2 1/4 cups (300 g) All-Purpose Flour
1 teaspoon (6 g) Baking Soda
1 teaspoon (6 g) Salt
3/4 cup (150 g) Granulated Sugar
3/4 cup (142 g) Brown Sugar
1 cup (227 g) Coconut Oil (melted and slightly cooled)
2 Large Eggs
1 teaspoon (57 g) Vanilla Extract
2 cups Chocolate Chips
1/2 cup Unsweetened Dried Coconut Flakes

1. Preheat the oven to 375 degrees F.

2. Whisk the flour, baking soda, and salt in a large bowl.

3. In another bowl, whisk together the sugars, coconut oil, eggs, and vanilla.

4. Add the sugars (wet bowl) to the flour. Then add the coconut flakes and the chocolate chips, stir until just combined. The batter should not be smooth.
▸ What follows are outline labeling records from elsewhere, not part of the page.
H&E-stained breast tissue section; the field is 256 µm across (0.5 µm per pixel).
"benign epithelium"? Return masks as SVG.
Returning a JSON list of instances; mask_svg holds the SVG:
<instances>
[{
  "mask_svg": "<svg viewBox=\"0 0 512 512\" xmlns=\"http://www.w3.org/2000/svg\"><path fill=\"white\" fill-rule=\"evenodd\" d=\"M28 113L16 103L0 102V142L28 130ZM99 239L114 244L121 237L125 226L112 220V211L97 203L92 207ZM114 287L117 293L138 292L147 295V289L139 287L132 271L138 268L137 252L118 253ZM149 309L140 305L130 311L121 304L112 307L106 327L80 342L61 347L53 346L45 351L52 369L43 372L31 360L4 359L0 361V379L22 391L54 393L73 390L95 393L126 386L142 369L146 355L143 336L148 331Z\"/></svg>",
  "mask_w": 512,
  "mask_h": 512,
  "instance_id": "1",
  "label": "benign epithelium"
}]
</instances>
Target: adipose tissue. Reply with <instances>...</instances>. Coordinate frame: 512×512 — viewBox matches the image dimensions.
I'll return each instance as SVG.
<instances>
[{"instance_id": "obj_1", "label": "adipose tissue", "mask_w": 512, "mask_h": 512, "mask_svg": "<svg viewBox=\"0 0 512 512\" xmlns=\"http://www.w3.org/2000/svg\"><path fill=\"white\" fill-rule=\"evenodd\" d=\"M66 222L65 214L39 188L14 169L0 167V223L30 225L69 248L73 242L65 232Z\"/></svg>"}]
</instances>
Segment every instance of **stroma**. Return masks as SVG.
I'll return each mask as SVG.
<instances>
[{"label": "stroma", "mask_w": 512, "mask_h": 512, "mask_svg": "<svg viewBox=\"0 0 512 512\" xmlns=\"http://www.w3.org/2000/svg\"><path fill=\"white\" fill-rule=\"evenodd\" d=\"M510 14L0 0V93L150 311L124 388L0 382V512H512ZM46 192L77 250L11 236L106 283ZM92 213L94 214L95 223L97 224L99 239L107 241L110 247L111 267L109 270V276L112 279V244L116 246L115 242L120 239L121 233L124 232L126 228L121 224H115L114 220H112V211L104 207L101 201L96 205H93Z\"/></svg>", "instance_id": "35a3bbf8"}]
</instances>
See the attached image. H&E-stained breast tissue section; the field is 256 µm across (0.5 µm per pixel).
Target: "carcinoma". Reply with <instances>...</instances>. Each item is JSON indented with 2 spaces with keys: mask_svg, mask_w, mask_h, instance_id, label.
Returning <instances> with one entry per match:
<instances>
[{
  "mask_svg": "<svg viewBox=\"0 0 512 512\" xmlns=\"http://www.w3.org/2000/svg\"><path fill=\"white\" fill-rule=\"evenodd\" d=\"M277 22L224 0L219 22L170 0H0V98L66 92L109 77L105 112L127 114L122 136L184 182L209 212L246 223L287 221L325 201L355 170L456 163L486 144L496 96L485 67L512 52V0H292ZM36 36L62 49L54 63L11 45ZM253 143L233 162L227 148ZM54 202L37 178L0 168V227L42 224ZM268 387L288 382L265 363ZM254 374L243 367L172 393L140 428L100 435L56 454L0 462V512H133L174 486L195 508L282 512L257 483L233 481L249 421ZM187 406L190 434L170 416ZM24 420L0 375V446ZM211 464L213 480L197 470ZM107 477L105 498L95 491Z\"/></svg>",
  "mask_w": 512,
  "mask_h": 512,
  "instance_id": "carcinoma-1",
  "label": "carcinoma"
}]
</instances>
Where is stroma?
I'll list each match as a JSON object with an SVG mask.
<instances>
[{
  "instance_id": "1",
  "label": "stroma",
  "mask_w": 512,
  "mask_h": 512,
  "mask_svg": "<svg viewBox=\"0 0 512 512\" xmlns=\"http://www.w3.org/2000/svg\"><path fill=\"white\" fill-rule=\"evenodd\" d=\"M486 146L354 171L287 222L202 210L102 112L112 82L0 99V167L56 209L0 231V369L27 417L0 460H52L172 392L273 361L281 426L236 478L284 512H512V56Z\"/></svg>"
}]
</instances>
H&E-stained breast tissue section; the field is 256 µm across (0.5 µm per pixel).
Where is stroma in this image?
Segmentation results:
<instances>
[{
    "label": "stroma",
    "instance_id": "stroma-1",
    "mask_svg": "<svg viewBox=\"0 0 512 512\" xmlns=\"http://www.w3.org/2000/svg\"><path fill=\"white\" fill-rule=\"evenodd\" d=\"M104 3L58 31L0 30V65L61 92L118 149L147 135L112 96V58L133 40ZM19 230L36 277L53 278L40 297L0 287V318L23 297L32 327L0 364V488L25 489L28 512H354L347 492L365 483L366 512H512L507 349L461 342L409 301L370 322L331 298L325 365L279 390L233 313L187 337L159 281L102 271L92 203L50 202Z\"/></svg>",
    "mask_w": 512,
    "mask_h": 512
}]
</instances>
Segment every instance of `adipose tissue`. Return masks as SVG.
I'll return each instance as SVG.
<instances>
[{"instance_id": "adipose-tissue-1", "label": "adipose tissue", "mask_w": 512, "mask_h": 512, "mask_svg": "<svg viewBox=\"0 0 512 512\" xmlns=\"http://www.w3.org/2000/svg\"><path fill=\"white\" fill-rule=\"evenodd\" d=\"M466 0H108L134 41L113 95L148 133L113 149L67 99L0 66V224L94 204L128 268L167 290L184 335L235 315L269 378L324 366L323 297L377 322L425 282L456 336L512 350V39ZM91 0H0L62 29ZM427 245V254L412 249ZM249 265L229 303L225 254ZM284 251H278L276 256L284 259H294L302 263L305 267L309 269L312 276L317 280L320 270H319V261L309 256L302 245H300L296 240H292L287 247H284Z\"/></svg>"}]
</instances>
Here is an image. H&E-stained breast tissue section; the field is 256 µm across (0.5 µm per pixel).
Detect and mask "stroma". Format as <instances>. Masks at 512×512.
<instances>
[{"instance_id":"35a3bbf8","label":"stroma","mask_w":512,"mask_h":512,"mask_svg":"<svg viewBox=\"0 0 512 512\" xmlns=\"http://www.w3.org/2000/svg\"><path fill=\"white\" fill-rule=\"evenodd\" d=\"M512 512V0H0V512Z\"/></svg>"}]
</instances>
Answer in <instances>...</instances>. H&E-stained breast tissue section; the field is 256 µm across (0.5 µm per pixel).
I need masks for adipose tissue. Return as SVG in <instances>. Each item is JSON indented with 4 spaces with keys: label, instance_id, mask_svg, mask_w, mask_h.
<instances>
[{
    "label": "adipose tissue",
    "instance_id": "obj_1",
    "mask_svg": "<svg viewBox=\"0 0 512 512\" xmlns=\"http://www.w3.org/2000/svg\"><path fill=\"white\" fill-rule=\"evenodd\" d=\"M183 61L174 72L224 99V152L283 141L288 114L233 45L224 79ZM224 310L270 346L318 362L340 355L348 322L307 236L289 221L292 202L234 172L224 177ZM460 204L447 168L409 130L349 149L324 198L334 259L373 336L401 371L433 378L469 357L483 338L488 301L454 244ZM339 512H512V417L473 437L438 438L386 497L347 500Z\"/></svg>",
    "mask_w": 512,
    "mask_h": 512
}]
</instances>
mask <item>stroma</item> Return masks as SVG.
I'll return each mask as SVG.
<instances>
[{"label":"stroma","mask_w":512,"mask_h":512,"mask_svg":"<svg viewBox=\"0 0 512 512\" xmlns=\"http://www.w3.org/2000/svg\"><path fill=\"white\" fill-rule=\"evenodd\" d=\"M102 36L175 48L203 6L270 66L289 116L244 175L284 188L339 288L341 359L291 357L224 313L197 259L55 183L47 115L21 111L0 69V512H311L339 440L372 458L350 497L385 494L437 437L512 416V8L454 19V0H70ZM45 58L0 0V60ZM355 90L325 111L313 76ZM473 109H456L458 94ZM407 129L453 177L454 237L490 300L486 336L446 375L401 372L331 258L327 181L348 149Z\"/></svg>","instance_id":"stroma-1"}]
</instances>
Cookie dough. Why do you taste so good?
5. Scoop out golf ball sized balls (maybe slightly smaller) onto a parchment (or sil-pat) lined baking sheet. Bake for 12-14 minutes, rotating the tray once at 6 minutes, until the cookies are golden brown. Let them cool on the cookie sheet for 2 minutes and the move them to a rack to cook completely.

Ready to bake.

Time to eat. End of story.


  1. A meta-vacation...great term!
    Coconut oil is the best thing to happen to chocolate chip cookies since chocolate chips, in my opinion.

    1. I totally agree! I have basically started adding coconut products to anything I can these days. So good!